Hi all,
This may be a bit niche, but was hoping someone might have some guidance since I can't find any resources (will delete if not appropriate).
I've been trying to do scATACseq analysis using files generated from Biorad/ddseq standard pipeline. After processing the files per their standard workflow, I've only been successful in loading output files for monocole3/cicero into a cds object with count matrix, peak bed file, and barcodes.
I've been hoping to use ArchR, SnapATAC, Signac/Seurat etc. but these newer tools generally require fragments.tsv.gz file outputted by 10x cellranger-atac. In particular, I'm unsure how I can accurately quantify the duplicateCount column (indicated as PCR duplicates) or if there are reasonable work arounds.

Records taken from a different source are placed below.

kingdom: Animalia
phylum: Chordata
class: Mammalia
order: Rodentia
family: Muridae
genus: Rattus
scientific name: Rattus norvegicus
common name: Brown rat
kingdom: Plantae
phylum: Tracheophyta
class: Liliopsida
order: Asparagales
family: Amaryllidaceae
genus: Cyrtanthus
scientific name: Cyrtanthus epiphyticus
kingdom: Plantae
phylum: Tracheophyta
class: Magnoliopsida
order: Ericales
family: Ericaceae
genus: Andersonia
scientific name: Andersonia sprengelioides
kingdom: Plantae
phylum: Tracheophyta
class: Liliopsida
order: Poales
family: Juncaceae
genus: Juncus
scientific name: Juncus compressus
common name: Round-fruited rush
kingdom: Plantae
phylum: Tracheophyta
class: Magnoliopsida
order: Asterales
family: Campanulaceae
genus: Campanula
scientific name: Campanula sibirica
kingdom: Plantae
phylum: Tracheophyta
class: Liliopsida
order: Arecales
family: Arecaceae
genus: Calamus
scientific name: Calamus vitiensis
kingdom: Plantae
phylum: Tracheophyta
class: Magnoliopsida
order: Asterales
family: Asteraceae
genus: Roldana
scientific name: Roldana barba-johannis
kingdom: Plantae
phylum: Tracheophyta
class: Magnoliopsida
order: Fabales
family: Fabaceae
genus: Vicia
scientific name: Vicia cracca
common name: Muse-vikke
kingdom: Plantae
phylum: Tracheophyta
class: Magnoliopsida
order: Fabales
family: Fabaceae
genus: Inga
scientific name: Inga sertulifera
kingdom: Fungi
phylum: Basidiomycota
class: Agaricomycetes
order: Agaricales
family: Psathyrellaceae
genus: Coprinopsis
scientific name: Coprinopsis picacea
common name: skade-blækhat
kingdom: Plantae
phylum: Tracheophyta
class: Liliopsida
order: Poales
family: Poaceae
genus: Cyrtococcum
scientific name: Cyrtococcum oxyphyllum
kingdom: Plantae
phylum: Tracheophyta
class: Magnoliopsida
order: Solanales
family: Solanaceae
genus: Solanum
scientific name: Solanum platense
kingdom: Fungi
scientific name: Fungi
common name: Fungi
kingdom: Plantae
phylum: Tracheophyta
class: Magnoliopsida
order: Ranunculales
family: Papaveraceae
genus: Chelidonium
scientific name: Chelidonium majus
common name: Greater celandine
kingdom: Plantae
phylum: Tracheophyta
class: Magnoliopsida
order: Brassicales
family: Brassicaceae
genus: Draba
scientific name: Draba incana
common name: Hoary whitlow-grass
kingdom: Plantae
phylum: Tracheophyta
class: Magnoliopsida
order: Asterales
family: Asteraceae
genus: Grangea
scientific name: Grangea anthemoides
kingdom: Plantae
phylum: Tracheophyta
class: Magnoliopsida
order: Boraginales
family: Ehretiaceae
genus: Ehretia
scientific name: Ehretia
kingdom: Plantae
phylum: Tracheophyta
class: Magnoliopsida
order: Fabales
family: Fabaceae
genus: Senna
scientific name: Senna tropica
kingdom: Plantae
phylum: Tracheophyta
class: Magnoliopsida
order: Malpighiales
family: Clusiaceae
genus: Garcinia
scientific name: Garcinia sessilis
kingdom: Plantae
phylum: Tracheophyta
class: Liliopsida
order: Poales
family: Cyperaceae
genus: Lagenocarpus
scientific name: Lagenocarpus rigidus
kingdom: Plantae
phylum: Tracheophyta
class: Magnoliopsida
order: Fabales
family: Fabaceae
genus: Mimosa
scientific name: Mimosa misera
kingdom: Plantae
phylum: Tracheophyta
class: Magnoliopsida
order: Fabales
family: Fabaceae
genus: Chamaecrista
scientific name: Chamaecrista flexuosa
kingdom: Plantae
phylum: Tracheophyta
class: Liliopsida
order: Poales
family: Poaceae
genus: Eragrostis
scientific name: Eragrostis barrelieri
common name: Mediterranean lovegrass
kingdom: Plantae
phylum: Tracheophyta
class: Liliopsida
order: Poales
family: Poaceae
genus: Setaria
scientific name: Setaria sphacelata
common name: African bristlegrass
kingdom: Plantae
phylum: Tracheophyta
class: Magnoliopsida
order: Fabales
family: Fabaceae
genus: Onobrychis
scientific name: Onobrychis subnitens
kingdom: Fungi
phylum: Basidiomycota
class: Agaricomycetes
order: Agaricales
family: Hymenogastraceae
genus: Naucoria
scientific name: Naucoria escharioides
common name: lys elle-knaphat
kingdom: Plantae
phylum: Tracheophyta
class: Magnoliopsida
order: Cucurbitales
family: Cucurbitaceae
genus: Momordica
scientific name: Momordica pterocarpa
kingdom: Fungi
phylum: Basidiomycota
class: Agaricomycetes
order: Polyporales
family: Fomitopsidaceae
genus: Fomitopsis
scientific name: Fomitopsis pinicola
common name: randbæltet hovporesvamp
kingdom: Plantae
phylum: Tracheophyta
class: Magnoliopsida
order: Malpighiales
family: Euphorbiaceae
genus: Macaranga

I tried using sinto to generate this file with no luck. The bam file is formatted as such (combination of 4 samples from 2 conditions):
NB551136:29:HHKJ2BGX9:2:12310:8194:16161 99 hg19_chr10 60196 0 42M = 60328 172 CAAGGGATTGTCTTGGATTTTTCTGTTTCTCCCTCAATATCC EEEEEEEEEAEEEEEAEE<EAEAEEEEEEEEAAEAEEEEEEE NM:i:0 MD:Z:42 MC:Z:40M AS:i:42 XS:i:42 XA:Z:hg19_chr18,+14610,42M,0;hg19_chr2,+132562285,42M,1;hg19_chr14,-19357520,42M,1;hg19_chr22,+16469821,42M,1;hg19_chr1,-227726332,34M8S,0; XB:Z:TTGTAAGCGACACTTCAAGAC
NB551136:29:HHKJ2BGX9:3:13408:13804:3527 163 hg19_chr10 60294 0 40M = 60445 194 GTGTACAAAAGCCCCAAAGCATAATTTGTGCAGTTGAGCG AAAAAEEEEEEEEEEEEAEEEEEEEEEEEE<EEEAEAEEE NM:i:0 MD:Z:40 MC:Z:43M AS:i:40 XS:i:40 XA:Z:hg19_chr18,+14708,40M,0; XB:Z:TAGTGTTGAATCAACTAGAGC
Barcodes are formmated as such key/value relationship
TCGACAGGAATATGATAGGCA alignments.possorted.tagged_BC00001_N01
GTCCTTCCGAGTGGCCTCCTT alignments.possorted.tagged_BC00002_N02
CCAGTCATATGTGCCCTATGT alignments.possorted.tagged_BC00003_N02
Unfortunately, not sure how to proceed. Barcodes are kept after XB:Z: tag (specifying such for sinto unfortunately has not yielded results). Trying to generate fragments fails using various barcode arguments. Not sure if it's viable to re-format the bam, or I should re-process from fastq files (unfortunately cellranger-atac does not handle Biorad ddseq fastqs).
Fastq format is paired end, 4 lanes per sample, and 4 samples (2 conditions) that were merged into that bam file.
Thanks Jared. I had attempted to do this without success. Might be better to ask them if they have recommendations for this particular use case.
I see you did so here and got a useful response to get things working. Linking here so other users may find it as well.
Thanks Jared, was just about to do this so everyone could see.